Prima applicazione in Veneto del nuovo Decreto-Salvini: rimpatriato spacciatore tunisino

LA QUESTURA DI VENEZIA RIMPATRIA UNO SPACCIATORE NELL’ARCO DI 24 ORE. PRIMA APPLICAZIONE IN VENETO DELL’ESPULSIONE AGEVOLATA PREVISTA DAL DECRETO-SALVINI.

Ennesimo rimpatrio eseguito dagli uomini dell’Ufficio Immigrazione della Questura di Venezia.

Ieri un cittadino tunisino, N.T, di 41 anni, è stato scarcerato dopo una reclusione di un anno e mezzo per spaccio di stupefacenti ed è stato accompagnato nella mattinata odierna direttamente nel paese di origine.

L’attività è stata organizzata in maniera certosina, sia burocraticamente che operativamente, dalla Squadra Espulsioni, attività agevolata anche dalla “fresca” normativa prevista dal Decreto-Salvini.

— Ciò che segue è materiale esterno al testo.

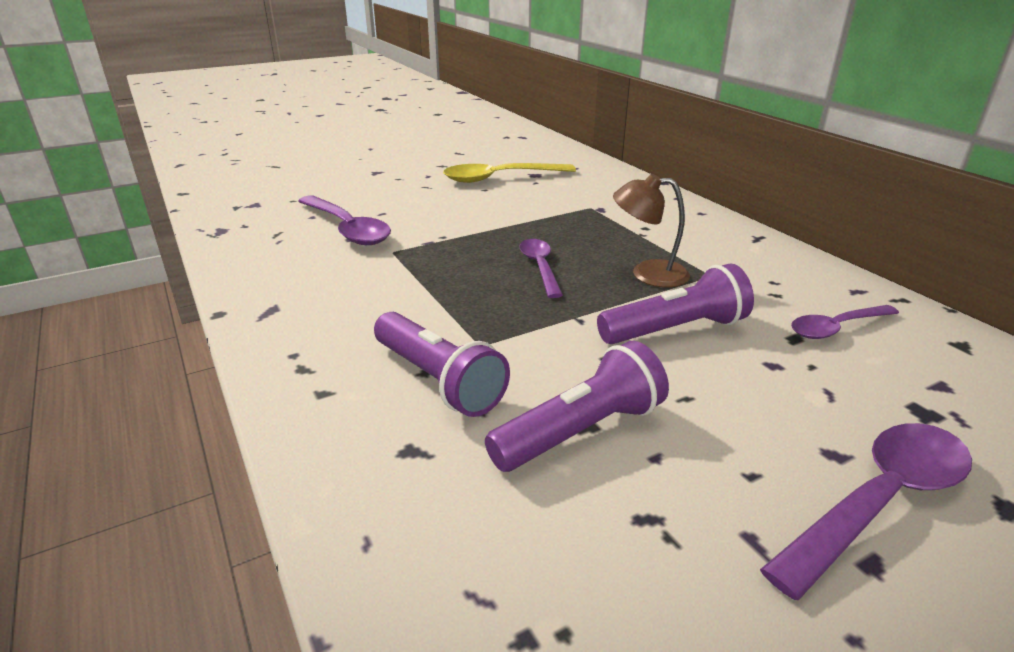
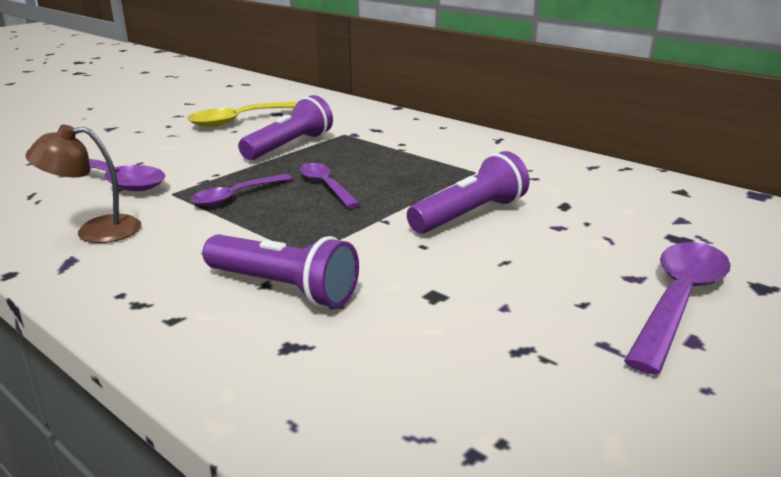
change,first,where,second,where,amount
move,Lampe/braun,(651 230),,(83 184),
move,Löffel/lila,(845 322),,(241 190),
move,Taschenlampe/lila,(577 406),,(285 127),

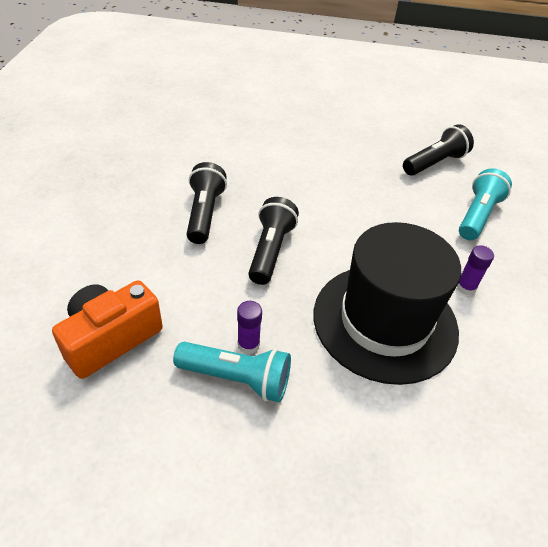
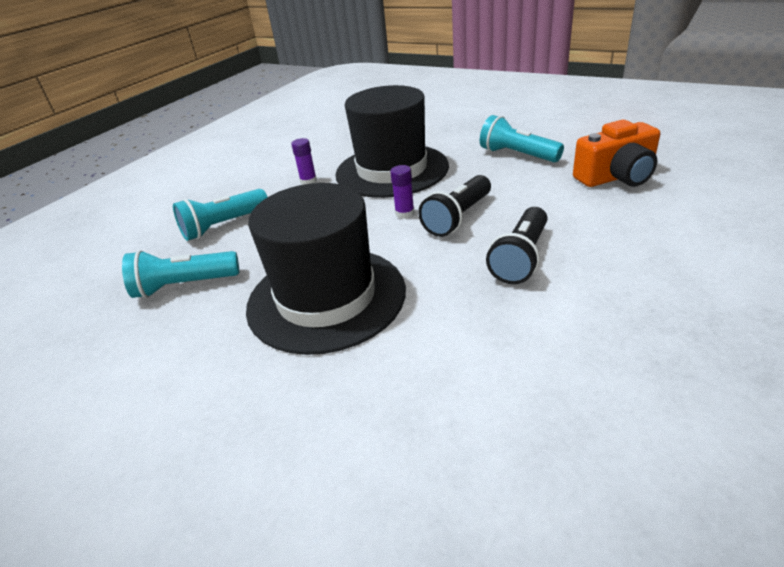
change,first,where,second,where,amount
recolor,Taschenlampe/schwarz,(438 150),Taschenlampe/türkis,(180 274),
move,Klebestift/lila,(249 327),,(402 192),
insert,,,Hut/schwarz,(326 269),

Il nuovo testo normativo, decreto-legge del 4 ottobre 2018, n. 113, infatti, prevede la possibilità di detenere amministrativamente negli uffici dell’Autorità di Pubblica Sicurezza e negli Uffici della Frontiera su disposizione del Giudice di Pace lo straniero, sia prima che dopo l’udienza di convalida, per organizzarne il rimpatrio.
La Questura di Venezia ha così applicato per la prima volta nella Regione Veneto queste nuove disposizioni, preparando nell’arco di 24 ore dalla scarcerazione il ritorno in Tunisia del cittadino straniero: attività di identificazione e di pianificazione dell’udienza di convalida prima del fine-pena, e attività di vigilanza e di scorta internazionale dopo.

ESPULSO POI ANCHE UN KOSOVARO
Sempre nella stessa giornata di ieri l’Ufficio Immigrazione ha proceduto all’espulsione di un cittadino irregolare del Kosovo, K.V. del ‘68, che aveva manifestato l’intenzione di reiterare domanda di asilo al solo fine di non essere espulso. Prima del Decreto-Salvini la reiterazione della domanda di protezione internazionale bloccava la procedura di espulsione in attesa dell’ennesima decisione della Commissione territoriale per il riconoscimento della protezione internazionale, autorizzando all’infinito la permanenza dello straniero sul territorio nazionale.